Forum Moderators: phranque

Message Too Old, No Replies

Returning 410 instead of 404

         

Marcia

5:54 pm on May 6, 2006 (gmt 0)

WebmasterWorld Senior Member 10+ Year Member



Is there a way to return a 410 instead of 404 using .htaccess?

[httpd.apache.org...]

Somehow it doesn't seem exactly right, but going by how it's explained for that module, would this be how?

Redirect 410 /foo/page.html

Let me explain why. Some search engines keep 404's in their index, which is plausible since the page may just be temporarily inaccessible. But for 410/gone:

Returns a "Gone" status (410) indicating that the resource has been permanently removed. When this status is used the URL argument should be omitted.

Couldn't that send a different message and result in the pages no longer being included in the index? Could it help to avoid duplicate content issues from occurring, which *does* happen with 404's and even 301's at times.

Key_Master

6:33 pm on May 6, 2006 (gmt 0)

WebmasterWorld Senior Member 10+ Year Member



Matt Cutts has said that Google treats a 410 the same as it treats a 404. So it wouldn't work with Google.

I know it's frustrating. Google hates to drop urls from their index, even urls they haven't crawled.

jdMorgan

6:39 pm on May 6, 2006 (gmt 0)

WebmasterWorld Senior Member 10+ Year Member



410-Gone is the proper response to an HTTP/1.1 request for a resource which has been intentionally removed. It is unambiguous in contrast to a 404, which --as you state-- may indicate either an intentionally-removed resource or a temporary condition due to a Webmaster boo-boo or some other problem.

410-Gone was introduced in HTTP/1.1 to resolve this ambiguity. Over time, some HTTP/1.0 clients were 'extended' to support most but not all HTTP/1.1 requirements. The major search engine spiders that publish as HTTP/1.0 fall into this category.

If you are hosted on a dedicated server or VPS, the proper thing to do is to detect HTTP/1.1 or extended HTTP/1.0 requests by checking for the presence of the HTTP_HOST request header. If this header is present, it is most likely that the client will understand a 410-Gone response. If the header is not present, a 404 should be returned instead.

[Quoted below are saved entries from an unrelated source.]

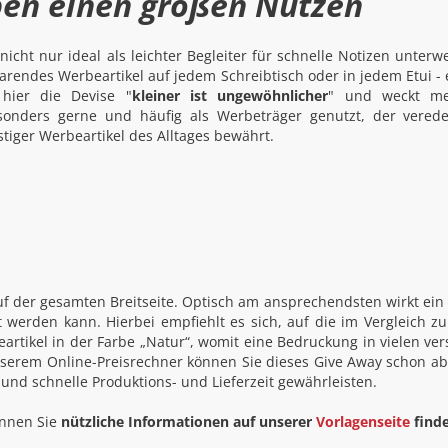
aben einen großen Nutzen
icht nur ideal als leichter Begleiter für schnelle Notizen unterw
arendes Werbeartikel auf jedem Schreibtisch oder in jedem Etui - 
 hier die Devise "
kleiner ist ungewöhnlicher
" und weckt m
onders gerne und häufig als Werbeträger genutzt, der verede
nstiger Werbeartikel des Alltages bewährt.
 auf der gesamten Breitseite. Optisch am ansprechendsten wirkt ein
t werden kann. Hierbei empfiehlt es sich, auf die im Vergleich z
beartikel in der Farbe „Natur“, womit eine Bedruckung in vielen ver
nserem Online-Preisrechner können Sie dieses Give Away schon ab 
 und schnelle Produktions- und Lieferzeit gewährleisten.
können Sie
nützliche Informationen auf unserer
Vorlagenseite
find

If you are hosted on a name-based virtual server, this is a non-issue, since your site cannot be accessed at all by a true HTTP/1.0 client that does not send the HTTP_HOST header. Therefore, no conditional checking is needed, and you may use mod_alias or unconditional mod_rewrite code to return a 410 response.

In order to test for HTTP_HOST, you can use mod_rewrite:


# Test for HTTP/1.1 (or extended HTTP/1.0) hostname request header
RewriteCond %{HTTP_HOST} .
# If present, return 410-Gone for removed page
RewriteRule ^removed_page\.html$ - [G]
# Else let server generate default 404-Not Found

As to the question, "Does 410 work better with regard to search engines?", I'm afraid that's up to the search engines. They *should* interpret a 410 as a request to drop the defunct URL immediately, perhaps with a single retry after a 24-grace period, just in case the Webmaster makes an error. Therefore, using a 410 *should* prevent their spiders from returning month after month looking for a page that was removed last year (Inktomi used to drive me nuts with this).

However, I haven't seen compelling evidence that 410s are treated any differently from 404s yet -- I just use 410s because that's what HTTP/1.1 says we should use. If the search engines conform their behaviour in the future, I'm good to go. And if not, my doing it correctly doesn't have any significant downside.

Jim

Marcia

9:29 pm on May 6, 2006 (gmt 0)

WebmasterWorld Senior Member 10+ Year Member



It's shared name-based hosting, so if that's how it's done I guess it can't hurt to give it a try.

Matt Cutts has said that Google treats a 410 the same as it treats a 404. So it wouldn't work with Google.

I know it's frustrating. Google hates to drop urls from their index, even urls they haven't crawled.


Google will index and save forever pages you've only thought of in your head and never even put online! :)

But it isn't Google on this. I've caught some problems with Yahoo with removed/redirected pages and directories (like there used to be with Inktomi), and I'd like to give whatever I can a shot to try to see what might be done to deal with that. So I'll double-check the problematic Yahoo listings again and take it further from there.

Thanks!

kevinpate

5:28 pm on May 18, 2006 (gmt 0)

WebmasterWorld Senior Member 10+ Year Member



> I haven't seen compelling evidence that 410s
> are treated any differently from 404s yet

I'm in full agreement. I've been sending 410's out for many, many months on a number of gone forever items. The bots for G, Y, M, don't care. They just keep coming back time after time.